With $1.08 billion in total debt, but total cash of $1.01 billion -- and net profits of $395 million last year, according to data from S&P Global Market Intelligence, you might think that jeans maker Levi Strauss & Co. (NYSE:LEVI) was a company in the pink of financial health.

Not so fast, says credit analyst Fitch Ratings.  

The words, "Junk Bonds" under a magnifying glass

Image source: Getty Images.

This morning, the credit rater downgraded Levi Strauss debt one notch from BB+ to BB. The rater also assigned a negative outlook to Levi's debt.

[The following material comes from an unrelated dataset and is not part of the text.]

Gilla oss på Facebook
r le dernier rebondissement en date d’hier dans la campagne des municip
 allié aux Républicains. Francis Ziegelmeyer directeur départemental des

As the analyst explains, its move reflects "the significant business interruption from the coronavirus pandemic and the implications of a downturn in global discretionary spending that Fitch expects could extend well into 2021."

Although Levi's balance sheet looks pretty good right now, Fitch anticipates Levi will have to take on so much debt to get through this crisis that its adjusted leverage will more than double from 3.1 times in fiscal 2019 to around 7 times in fiscal 2020. Sales are expected to decline 25% this year to $4.4 billion, and earnings before interest, taxes, depreciation, and amortization (EBITDA) could shrink 77% to just $175 million.

"Leverage is unlikely to return to fiscal 2019 levels in fiscal 2022 even assuming a sustained topline recovery," warns Fitch, and "a more protracted or severe downturn could lead to further actions."

In standard ratings language, more letters are better (i.e. BB is better than B), and letters coming earlier in the alphabet are better than letters later (i.e. B is better than C).

A BB rating, which Fitch currently assigns to Levi Strauss debt, is considered not investment grade (i.e., it's a junk bond). Indeed, BB qualifies as highly speculative.